--- PROVIDED DATA ---
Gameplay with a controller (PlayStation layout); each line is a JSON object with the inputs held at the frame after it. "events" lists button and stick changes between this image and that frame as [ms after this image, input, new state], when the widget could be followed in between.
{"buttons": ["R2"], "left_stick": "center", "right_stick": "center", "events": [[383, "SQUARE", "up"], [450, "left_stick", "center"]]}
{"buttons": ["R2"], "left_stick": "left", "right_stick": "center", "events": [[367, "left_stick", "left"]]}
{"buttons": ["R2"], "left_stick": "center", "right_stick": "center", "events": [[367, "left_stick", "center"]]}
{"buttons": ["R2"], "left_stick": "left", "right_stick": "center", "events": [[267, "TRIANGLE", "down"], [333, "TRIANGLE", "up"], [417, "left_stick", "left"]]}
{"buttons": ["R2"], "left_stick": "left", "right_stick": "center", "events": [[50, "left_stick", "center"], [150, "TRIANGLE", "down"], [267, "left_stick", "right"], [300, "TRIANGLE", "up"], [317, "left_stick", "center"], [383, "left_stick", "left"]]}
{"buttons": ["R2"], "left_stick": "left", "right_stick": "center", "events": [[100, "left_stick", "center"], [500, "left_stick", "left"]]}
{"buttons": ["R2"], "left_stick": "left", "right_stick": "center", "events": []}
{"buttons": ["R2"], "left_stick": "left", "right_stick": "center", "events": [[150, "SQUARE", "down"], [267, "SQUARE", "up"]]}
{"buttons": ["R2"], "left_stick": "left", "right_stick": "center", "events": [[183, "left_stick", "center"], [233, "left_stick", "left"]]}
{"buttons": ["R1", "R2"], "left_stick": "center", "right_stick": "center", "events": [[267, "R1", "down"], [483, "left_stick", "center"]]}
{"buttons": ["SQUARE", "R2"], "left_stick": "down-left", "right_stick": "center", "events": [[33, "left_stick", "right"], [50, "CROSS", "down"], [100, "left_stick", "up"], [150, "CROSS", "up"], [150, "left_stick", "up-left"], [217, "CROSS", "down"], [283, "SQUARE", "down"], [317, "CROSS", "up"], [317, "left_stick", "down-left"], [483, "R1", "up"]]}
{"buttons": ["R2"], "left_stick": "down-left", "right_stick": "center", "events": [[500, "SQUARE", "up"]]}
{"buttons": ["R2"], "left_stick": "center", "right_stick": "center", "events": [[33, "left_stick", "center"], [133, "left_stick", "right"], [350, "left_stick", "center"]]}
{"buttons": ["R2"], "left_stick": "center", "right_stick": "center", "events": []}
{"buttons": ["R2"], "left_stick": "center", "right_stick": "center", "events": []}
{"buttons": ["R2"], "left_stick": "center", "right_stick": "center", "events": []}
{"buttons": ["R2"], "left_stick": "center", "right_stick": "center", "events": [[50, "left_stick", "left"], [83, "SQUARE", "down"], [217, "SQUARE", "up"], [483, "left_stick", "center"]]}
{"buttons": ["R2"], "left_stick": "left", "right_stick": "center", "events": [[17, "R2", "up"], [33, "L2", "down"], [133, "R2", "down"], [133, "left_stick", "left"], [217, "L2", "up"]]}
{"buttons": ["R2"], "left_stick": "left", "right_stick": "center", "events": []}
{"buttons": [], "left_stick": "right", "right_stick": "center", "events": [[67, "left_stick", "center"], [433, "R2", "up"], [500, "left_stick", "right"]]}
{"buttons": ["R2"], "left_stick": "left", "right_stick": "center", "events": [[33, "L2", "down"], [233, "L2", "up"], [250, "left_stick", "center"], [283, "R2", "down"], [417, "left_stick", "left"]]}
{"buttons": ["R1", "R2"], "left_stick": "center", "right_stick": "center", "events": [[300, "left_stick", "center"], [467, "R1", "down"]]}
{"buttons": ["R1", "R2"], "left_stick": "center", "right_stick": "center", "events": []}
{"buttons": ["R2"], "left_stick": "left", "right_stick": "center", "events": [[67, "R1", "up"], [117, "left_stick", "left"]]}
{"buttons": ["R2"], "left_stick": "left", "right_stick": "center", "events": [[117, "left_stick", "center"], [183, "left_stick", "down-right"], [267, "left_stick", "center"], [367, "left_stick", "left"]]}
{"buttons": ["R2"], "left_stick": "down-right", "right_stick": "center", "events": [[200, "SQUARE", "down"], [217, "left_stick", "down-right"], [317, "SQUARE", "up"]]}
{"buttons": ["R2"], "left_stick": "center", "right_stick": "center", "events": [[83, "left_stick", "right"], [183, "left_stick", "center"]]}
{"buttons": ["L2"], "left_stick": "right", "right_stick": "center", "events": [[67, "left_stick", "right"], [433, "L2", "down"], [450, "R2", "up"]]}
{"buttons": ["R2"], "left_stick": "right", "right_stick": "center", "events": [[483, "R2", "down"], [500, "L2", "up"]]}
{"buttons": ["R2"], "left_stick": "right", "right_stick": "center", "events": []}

--- EXERCISE AIM ---
Report only how many lines in the listing contain the string "SQUARE".

--- TASK OUTPUT ---
6